1.CountAndProcessingTimeTrigger

整体代码如下,主要逻辑包含在 onElement 和 onProcessingTime,前者主要负责根据 count 触发,即实现 CountTrigger 的功能,后者则主要实现 ProcessingTime 的功能,需要预先定义两个 ReduceValue 分别记录 Count 和 Time,ReduceValue 详细用法可参考上文,下面分析主要方法。

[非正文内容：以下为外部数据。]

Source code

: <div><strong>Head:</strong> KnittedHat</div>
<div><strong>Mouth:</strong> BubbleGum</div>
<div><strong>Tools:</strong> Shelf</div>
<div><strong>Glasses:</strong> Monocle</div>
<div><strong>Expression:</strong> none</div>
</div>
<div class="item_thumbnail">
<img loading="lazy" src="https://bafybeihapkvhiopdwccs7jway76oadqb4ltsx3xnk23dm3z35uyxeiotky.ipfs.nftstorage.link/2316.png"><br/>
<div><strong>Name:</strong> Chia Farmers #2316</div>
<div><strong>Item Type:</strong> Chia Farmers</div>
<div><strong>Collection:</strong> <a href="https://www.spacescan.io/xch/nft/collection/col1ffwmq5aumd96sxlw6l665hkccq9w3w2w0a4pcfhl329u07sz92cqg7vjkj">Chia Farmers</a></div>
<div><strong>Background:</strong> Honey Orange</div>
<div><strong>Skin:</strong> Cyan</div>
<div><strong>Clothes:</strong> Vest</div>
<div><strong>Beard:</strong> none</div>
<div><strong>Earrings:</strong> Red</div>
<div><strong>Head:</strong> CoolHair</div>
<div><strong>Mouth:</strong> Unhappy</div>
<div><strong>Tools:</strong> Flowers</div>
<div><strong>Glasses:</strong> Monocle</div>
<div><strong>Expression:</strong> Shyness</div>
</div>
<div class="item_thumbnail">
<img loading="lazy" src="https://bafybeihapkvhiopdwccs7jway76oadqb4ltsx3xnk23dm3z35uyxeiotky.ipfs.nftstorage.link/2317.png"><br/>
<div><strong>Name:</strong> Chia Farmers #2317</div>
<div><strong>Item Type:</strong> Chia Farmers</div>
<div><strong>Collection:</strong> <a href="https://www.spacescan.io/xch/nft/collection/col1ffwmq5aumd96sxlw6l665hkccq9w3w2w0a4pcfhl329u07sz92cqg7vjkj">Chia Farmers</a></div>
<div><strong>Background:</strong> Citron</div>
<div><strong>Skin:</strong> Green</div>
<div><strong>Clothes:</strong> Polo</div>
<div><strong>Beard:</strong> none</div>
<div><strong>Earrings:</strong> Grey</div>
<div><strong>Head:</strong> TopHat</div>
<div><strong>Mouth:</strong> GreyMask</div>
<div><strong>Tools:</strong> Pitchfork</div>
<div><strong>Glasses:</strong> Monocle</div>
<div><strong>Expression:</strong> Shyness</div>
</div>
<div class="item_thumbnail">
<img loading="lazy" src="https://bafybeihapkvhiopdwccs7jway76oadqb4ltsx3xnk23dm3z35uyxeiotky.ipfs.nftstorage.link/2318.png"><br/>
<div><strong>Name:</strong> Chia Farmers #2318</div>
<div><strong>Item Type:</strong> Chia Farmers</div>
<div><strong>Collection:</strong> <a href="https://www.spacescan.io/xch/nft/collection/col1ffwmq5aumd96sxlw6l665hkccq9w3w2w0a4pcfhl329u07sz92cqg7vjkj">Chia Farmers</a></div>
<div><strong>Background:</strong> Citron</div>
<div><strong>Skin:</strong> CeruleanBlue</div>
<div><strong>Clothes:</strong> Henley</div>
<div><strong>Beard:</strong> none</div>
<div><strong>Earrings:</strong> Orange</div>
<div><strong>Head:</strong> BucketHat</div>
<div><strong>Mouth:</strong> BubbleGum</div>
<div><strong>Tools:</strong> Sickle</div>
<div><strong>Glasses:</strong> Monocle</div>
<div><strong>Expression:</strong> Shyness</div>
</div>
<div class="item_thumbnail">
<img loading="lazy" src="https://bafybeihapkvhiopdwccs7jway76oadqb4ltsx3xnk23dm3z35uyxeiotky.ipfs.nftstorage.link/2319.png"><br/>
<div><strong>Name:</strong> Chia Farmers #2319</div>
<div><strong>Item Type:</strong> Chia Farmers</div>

class CountAndProcessingTimeTrigger(maxCount: Long, interval: Long) extends Trigger[String, TimeWindow] {

  // 条数计数器
  val countStateDesc = new ReducingStateDescriptor[Long]("count", new ReduceSum(), classOf[Long])

  // 时间计数器,保存下一次触发的时间
  val timeStateDesc = new ReducingStateDescriptor[Long]("interval", new ReduceMin(), classOf[Long])

  // 元素过来后执行的操作
  override def onElement(t: String, time: Long, window: TimeWindow, triggerContext: Trigger.TriggerContext): TriggerResult = {

    // 获取 count state 并累加数量
    val count = triggerContext.getPartitionedState(countStateDesc)
    val fireTimestamp = triggerContext.getPartitionedState(timeStateDesc)

    // 考虑count是否足够
    count.add(1L)
    if (count.get() >= maxCount) {
      val log = s"CountTrigger Triggered Count: ${count.get()}"
      println(formatString(log))
      count.clear()
      // 不等于默认窗口的触发时间
      if (fireTimestamp.get() != window.maxTimestamp()) {
        triggerContext.deleteProcessingTimeTimer(fireTimestamp.get())
      }
      fireTimestamp.clear()
      return TriggerResult.FIRE
    }

    // 添加窗口的下次触发时间
    val currentTimeStamp = triggerContext.getCurrentProcessingTime
    if (fireTimestamp.get() == null) {
      val nextFireTimeStamp = currentTimeStamp + interval
      triggerContext.registerProcessingTimeTimer(nextFireTimeStamp)
      fireTimestamp.add(nextFireTimeStamp)
    }

    TriggerResult.CONTINUE
  }

  override def onProcessingTime(time: Long, window: TimeWindow, triggerContext: Trigger.TriggerContext): TriggerResult = {
    // 获取 count state
    val count = triggerContext.getPartitionedState(countStateDesc)
    // 获取 Interval state
    val fireTimestamp = triggerContext.getPartitionedState(timeStateDesc)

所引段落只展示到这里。